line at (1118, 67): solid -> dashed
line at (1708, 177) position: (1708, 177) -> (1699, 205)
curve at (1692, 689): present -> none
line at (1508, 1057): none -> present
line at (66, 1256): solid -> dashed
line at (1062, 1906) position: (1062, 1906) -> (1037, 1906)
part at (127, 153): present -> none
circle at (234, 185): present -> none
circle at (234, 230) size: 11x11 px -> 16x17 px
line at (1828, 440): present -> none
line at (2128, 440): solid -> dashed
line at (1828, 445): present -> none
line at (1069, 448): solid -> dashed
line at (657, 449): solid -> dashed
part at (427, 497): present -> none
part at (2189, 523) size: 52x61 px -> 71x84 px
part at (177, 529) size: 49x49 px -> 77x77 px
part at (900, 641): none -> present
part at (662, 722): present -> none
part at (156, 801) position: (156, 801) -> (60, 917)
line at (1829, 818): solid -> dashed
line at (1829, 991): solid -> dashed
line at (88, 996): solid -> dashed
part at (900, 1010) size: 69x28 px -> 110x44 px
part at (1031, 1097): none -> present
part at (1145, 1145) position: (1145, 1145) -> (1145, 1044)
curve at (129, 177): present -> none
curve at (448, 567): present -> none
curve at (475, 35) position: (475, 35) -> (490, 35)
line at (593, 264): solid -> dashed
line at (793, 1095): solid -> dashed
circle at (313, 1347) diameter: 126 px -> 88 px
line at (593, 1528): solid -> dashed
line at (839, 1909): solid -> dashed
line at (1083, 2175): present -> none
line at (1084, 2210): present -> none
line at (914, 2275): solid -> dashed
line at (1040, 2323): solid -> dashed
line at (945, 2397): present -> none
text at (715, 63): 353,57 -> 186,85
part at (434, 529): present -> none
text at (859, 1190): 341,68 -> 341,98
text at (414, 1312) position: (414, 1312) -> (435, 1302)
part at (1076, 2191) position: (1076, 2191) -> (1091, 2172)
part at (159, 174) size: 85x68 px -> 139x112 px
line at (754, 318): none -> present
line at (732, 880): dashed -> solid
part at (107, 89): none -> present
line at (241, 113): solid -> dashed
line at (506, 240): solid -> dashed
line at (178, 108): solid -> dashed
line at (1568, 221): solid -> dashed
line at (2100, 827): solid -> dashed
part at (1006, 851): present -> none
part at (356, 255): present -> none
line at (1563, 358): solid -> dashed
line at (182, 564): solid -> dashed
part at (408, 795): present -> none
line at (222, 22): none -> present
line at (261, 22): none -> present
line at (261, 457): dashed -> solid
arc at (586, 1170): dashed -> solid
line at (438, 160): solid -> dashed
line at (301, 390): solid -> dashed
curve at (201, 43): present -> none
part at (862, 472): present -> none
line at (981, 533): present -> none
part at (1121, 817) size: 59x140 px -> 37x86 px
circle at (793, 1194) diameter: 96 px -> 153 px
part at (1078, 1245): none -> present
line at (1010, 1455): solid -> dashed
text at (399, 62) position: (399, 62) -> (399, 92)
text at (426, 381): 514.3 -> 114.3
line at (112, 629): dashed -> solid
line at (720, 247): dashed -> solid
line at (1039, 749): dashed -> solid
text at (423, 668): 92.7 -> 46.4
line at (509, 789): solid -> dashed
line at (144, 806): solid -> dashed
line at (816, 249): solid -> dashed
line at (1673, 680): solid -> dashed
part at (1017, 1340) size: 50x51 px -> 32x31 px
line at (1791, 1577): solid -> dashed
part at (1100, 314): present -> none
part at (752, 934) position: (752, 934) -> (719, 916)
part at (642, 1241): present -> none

◆ ◆ ◆ ◆ ◆ ◆ ◆

→ Problem requirements
Reproduce every line of the data above word for word, keeping the original order.

→ Exercise output
line at (1118, 67): solid -> dashed
line at (1708, 177) position: (1708, 177) -> (1699, 205)
curve at (1692, 689): present -> none
line at (1508, 1057): none -> present
line at (66, 1256): solid -> dashed
line at (1062, 1906) position: (1062, 1906) -> (1037, 1906)
part at (127, 153): present -> none
circle at (234, 185): present -> none
circle at (234, 230) size: 11x11 px -> 16x17 px
line at (1828, 440): present -> none
line at (2128, 440): solid -> dashed
line at (1828, 445): present -> none
line at (1069, 448): solid -> dashed
line at (657, 449): solid -> dashed
part at (427, 497): present -> none
part at (2189, 523) size: 52x61 px -> 71x84 px
part at (177, 529) size: 49x49 px -> 77x77 px
part at (900, 641): none -> present
part at (662, 722): present -> none
part at (156, 801) position: (156, 801) -> (60, 917)
line at (1829, 818): solid -> dashed
line at (1829, 991): solid -> dashed
line at (88, 996): solid -> dashed
part at (900, 1010) size: 69x28 px -> 110x44 px
part at (1031, 1097): none -> present
part at (1145, 1145) position: (1145, 1145) -> (1145, 1044)
curve at (129, 177): present -> none
curve at (448, 567): present -> none
curve at (475, 35) position: (475, 35) -> (490, 35)
line at (593, 264): solid -> dashed
line at (793, 1095): solid -> dashed
circle at (313, 1347) diameter: 126 px -> 88 px
line at (593, 1528): solid -> dashed
line at (839, 1909): solid -> dashed
line at (1083, 2175): present -> none
line at (1084, 2210): present -> none
line at (914, 2275): solid -> dashed
line at (1040, 2323): solid -> dashed
line at (945, 2397): present -> none
text at (715, 63): 353,57 -> 186,85
part at (434, 529): present -> none
text at (859, 1190): 341,68 -> 341,98
text at (414, 1312) position: (414, 1312) -> (435, 1302)
part at (1076, 2191) position: (1076, 2191) -> (1091, 2172)
part at (159, 174) size: 85x68 px -> 139x112 px
line at (754, 318): none -> present
line at (732, 880): dashed -> solid
part at (107, 89): none -> present
line at (241, 113): solid -> dashed
line at (506, 240): solid -> dashed
line at (178, 108): solid -> dashed
line at (1568, 221): solid -> dashed
line at (2100, 827): solid -> dashed
part at (1006, 851): present -> none
part at (356, 255): present -> none
line at (1563, 358): solid -> dashed
line at (182, 564): solid -> dashed
part at (408, 795): present -> none
line at (222, 22): none -> present
line at (261, 22): none -> present
line at (261, 457): dashed -> solid
arc at (586, 1170): dashed -> solid
line at (438, 160): solid -> dashed
line at (301, 390): solid -> dashed
curve at (201, 43): present -> none
part at (862, 472): present -> none
line at (981, 533): present -> none
part at (1121, 817) size: 59x140 px -> 37x86 px
circle at (793, 1194) diameter: 96 px -> 153 px
part at (1078, 1245): none -> present
line at (1010, 1455): solid -> dashed
text at (399, 62) position: (399, 62) -> (399, 92)
text at (426, 381): 514.3 -> 114.3
line at (112, 629): dashed -> solid
line at (720, 247): dashed -> solid
line at (1039, 749): dashed -> solid
text at (423, 668): 92.7 -> 46.4
line at (509, 789): solid -> dashed
line at (144, 806): solid -> dashed
line at (816, 249): solid -> dashed
line at (1673, 680): solid -> dashed
part at (1017, 1340) size: 50x51 px -> 32x31 px
line at (1791, 1577): solid -> dashed
part at (1100, 314): present -> none
part at (752, 934) position: (752, 934) -> (719, 916)
part at (642, 1241): present -> none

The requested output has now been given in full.